16 Wee u, gij blinde leidslieden, die zegt: Zo wie gezworen zal hebben bij den tempel, dat is niets; maar zo wie gezworen zal hebben bij het goud des tempels, die is schuldig.
Matthew 23:16 Cross References - DSV
Isaiah 56:10-11
10 Hun wachters zijn allen blind, zij weten niet; zij allen zijn stomme honden, zij kunnen niet bassen; zij zijn slaperig, zij liggen neder, zij hebben het sluimeren lief.
11 En deze honden zijn sterk van begeerte, zij kunnen niet verzadigd worden, ja, het zijn herders, die niet verstaan kunnen; zij allen keren zich naar hun weg, elkeen naar zijn gewin, elk uit zijn einde.
Matthew 5:33-35
33 Wederom hebt gij gehoord, dat van de ouden gezegd is: Gij zult den eed niet breken, maar gij zult den Heere uw eden houden.
34 Maar Ik zeg u: Zweert ganselijk niet, noch bij den hemel, omdat hij is de troon Gods;
35 Noch bij de aarde, omdat zij is de voetbank Zijner voeten; noch bij Jeruzalem, omdat zij is de stad des groten Konings;
Matthew 15:5-6
Matthew 15:14
14 Laat hen varen; zij zijn blinde leidslieden der blinden.
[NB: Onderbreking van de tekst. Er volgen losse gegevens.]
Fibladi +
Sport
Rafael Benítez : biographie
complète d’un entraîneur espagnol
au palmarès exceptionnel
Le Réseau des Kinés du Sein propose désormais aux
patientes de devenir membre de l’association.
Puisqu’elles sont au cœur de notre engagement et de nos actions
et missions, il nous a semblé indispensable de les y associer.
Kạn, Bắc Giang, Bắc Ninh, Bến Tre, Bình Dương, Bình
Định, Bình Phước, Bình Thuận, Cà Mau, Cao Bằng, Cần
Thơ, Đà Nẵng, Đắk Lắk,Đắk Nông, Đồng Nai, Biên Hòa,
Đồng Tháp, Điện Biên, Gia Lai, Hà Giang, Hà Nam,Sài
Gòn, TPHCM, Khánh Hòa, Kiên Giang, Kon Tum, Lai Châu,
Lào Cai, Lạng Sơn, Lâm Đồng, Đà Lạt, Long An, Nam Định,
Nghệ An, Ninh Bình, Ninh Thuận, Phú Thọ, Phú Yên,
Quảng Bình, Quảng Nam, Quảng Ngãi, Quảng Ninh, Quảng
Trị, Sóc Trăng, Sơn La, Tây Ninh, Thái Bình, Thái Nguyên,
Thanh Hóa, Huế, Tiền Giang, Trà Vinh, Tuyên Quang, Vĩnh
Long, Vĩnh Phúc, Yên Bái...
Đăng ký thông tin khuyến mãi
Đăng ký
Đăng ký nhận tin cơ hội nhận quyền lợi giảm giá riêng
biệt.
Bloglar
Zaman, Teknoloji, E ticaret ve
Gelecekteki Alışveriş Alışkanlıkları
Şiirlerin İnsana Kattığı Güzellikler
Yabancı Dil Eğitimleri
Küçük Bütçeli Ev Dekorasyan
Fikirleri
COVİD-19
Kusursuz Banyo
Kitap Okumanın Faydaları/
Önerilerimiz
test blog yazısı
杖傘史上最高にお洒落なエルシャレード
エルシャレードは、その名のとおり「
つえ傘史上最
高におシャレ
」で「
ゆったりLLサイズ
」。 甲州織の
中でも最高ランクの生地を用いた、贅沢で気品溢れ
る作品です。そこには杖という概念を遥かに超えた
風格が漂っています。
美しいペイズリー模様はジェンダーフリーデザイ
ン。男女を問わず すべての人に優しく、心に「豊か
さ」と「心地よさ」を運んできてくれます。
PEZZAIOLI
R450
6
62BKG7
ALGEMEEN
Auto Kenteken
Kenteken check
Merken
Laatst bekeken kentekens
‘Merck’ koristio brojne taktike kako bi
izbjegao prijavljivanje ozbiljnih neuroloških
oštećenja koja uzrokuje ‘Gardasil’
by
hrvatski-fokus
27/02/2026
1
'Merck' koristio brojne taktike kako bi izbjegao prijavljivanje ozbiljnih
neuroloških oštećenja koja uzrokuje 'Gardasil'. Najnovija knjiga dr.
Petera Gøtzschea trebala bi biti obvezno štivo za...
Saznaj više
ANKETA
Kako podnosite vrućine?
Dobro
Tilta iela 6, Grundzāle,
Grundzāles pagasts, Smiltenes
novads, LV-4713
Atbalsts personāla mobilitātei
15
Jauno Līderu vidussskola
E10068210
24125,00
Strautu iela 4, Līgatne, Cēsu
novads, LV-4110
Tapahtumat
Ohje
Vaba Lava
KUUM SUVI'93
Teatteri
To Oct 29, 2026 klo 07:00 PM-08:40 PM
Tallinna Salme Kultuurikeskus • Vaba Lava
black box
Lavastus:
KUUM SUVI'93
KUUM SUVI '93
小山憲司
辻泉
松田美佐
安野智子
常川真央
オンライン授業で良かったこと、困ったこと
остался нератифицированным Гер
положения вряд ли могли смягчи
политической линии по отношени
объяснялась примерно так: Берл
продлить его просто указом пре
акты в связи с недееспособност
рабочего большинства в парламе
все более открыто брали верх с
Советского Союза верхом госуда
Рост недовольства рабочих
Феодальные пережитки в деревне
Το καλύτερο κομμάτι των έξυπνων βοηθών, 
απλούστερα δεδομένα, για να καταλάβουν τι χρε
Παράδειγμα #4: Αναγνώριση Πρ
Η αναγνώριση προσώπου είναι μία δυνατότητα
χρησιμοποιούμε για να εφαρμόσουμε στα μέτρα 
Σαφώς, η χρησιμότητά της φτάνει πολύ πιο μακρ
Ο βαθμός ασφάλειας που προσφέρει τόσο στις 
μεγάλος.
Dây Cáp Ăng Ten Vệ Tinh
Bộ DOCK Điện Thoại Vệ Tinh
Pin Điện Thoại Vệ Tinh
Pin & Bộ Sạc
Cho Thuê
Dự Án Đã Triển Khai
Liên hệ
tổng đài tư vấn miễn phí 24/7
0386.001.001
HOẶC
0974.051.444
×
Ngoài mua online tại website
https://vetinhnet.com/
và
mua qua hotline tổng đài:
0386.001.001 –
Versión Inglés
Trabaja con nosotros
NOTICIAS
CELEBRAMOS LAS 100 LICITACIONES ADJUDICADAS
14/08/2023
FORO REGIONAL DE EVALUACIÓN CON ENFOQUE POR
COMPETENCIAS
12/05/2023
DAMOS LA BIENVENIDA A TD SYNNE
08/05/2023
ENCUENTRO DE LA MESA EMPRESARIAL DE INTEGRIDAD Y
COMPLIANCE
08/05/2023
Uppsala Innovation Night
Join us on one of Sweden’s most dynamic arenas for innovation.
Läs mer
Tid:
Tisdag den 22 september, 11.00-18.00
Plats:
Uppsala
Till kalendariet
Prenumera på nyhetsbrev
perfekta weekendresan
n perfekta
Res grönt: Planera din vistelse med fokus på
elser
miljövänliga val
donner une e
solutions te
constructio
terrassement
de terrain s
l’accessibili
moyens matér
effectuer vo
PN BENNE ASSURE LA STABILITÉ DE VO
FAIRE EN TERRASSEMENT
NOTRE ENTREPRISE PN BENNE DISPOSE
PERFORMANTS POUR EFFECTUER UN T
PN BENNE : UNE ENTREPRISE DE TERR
Indien nu de blinde den blinde leidt, zo zullen zij beiden in den gracht vallen.
Matthew 23:17
17 Gij dwazen en blinden, want wat is meerder, het goud, of de tempel, die het goud heiligt?
Matthew 23:19
19 Gij dwazen en blinden, want wat is meerder, de gave, of het altaar, dat de gave heiligt?
Matthew 23:24
24 Gij blinde leidslieden, die de mug uitzijgt, en den kemel doorzwelgt.
Matthew 23:26
26 Gij blinde Farizeër, reinig eerst wat binnen in den drinkbeker en den schotel is, opdat ook het buitenste derzelve rein worde.
Mark 7:10-13
10 Want Mozes heeft gezegd: Eer uw vader en uw moeder; en: wie vader of moeder vloekt, die zal den dood sterven.
11 Maar gijlieden zegt: Zo een mens tot vader of moeder zegt: Het is korban (dat is te zeggen, een gave), zo wat u van mij zou kunnen ten nutte komen, die voldoet.
12 En gij laat hem niet meer toe, iets aan zijn vader of zijn moeder te doen;
13 Makende alzo Gods woord krachteloos door uw inzetting, die gij ingezet hebt; en vele dergelijke dingen doet gij.
John 9:39-41
39 En Jezus zeide: Ik ben tot een oordeel in deze wereld gekomen, opdat degenen, die niet zien, zien mogen, en die zien, blind worden.
40 En dit hoorden enigen uit de Farizeën, die bij Hem waren, en zeiden tot Hem: Zijn wij dan ook blind?
41 Jezus zeide tot hen: Indien gij blind waart, zo zoudt gij geen zonde hebben; maar nu zegt gij: Wij zien; zo blijft dan uw zonde.
Galatians 5:3
3 En ik betuig wederom een iegelijk mens, die zich laat besnijden, dat hij een schuldenaar is de gehele wet te doen.
James 5:12
12 Doch voor alle dingen, mijn broeders, zweert niet, noch bij den hemel, noch bij de aarde, noch enigen anderen eed; maar uw ja, zij ja, en het neen, neen; opdat gij in geen oordeel valt.